Train a neural network model and compute train/validation loss after each epoch, plotting a loss curve.
Parameters:
- X_train: Numpy array of training input features.
- y_train: Numpy array of training target values.
- X_val: Numpy array of validation input features.
- y_val: Numpy array of validation target values.
- model: A preconfigured sklearn MLPClassifier model.
- max_epochs: Maximum number of epochs to train the model.
Returns:
- None. Displays the loss curve plot.
"""
train_losses = []
val_losses = []
for epoch in range(1, max_epochs + 1):
# Set the maximum number of iterations for incremental training
model.max_iter = epoch
model.partial_fit(X_train, y_train, classes=np.unique(y_train))
# Predict probabilities for train and validation to calculate loss
y_train_pred = model.predict_proba(X_train)
y_val_pred = model.predict_proba(X_val)
# Calculate and store losses
train_losses.append(log_loss(y_train, y_train_pred))
val_losses.append(log_loss(y_val, y_val_pred))
# Plot loss curve
plt.figure(figsize=(10, 6))
plt.plot(range(1, max_epochs + 1), train_losses, label="Training Loss")
plt.plot(range(1, max_epochs + 1), val_losses, label="Validation Loss", linestyle="--")
plt.xlabel("Epochs")
plt.ylabel("Loss")
plt.title("Train vs Validation Loss Curve")
plt.legend()
plt.grid(True)
plt.show()
# Demo the function with synthetic data
from sklearn.datasets import make_classification
# Generate synthetic classification data
X, y = make_classification(n_samples=100, n_features=20, n_informative=15, n_classes=2, random_state=42)
# Split data into training and validation sets
X_train, X_val, y_train, y_val = train_test_split(X, y, test_size=0.2, random_state=42)
# Define a neural network model
model = MLPClassifier(hidden_layer_sizes=(128, 128), activation='relu', solver='sgd', learning_rate_init=0.01, random_state=42, warm_start=True)
# Run the diagnostic test
plot_loss_curve_nn(X_train, y_train, X_val, y_val, model, max_epochs=100)
Example Output
The function produces a loss curve that plots training and validation loss over the course of the training process.
Key Features
- Epoch-Wise Loss Tracking: Calculates train and validation loss after each training update.
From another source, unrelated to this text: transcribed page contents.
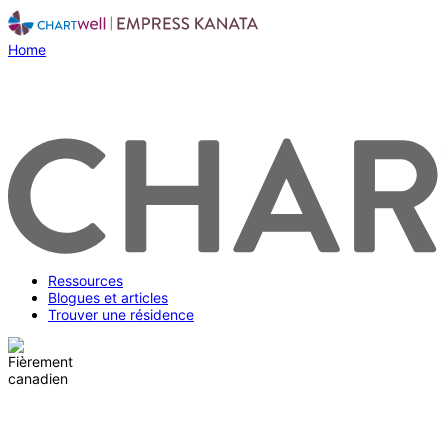
Home
Ressources
Blogues et articles
Trouver une résidence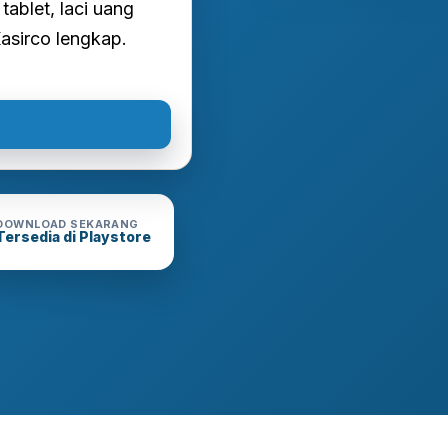
tablet, laci uang
Kasirco lengkap.
DOWNLOAD SEKARANG
Tersedia di Playstore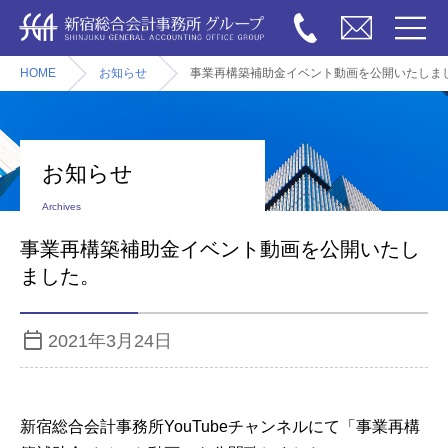
HOME
お知らせ
事業再構築補助金イベント動画を公開いたしま
お知らせ
Archives
事業再構築補助金イベント動画を公開いたし
ました。
2021年3月24日
新宿総合会計事務所YouTubeチャンネルにて「事業再構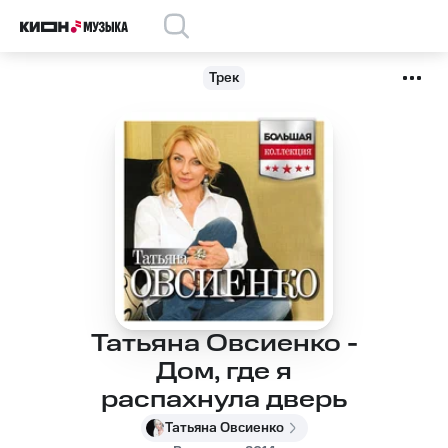
Трек
Татьяна Овсиенко -
Дом, где я
распахнула дверь
Татьяна Овсиенко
- Loss Curve Visualization: Displays how losses evolve over epochs, highlighting overfitting or underfitting patterns.
- Customizable Epochs and Metrics: Easily adjust the number of epochs and loss metric.
- Works with Iterative Models: Designed for models that support iterative training, specifically the
MLPClassifier
. - Train-Test Performance Comparison: Clear visual insights into the relationship between training and validation loss.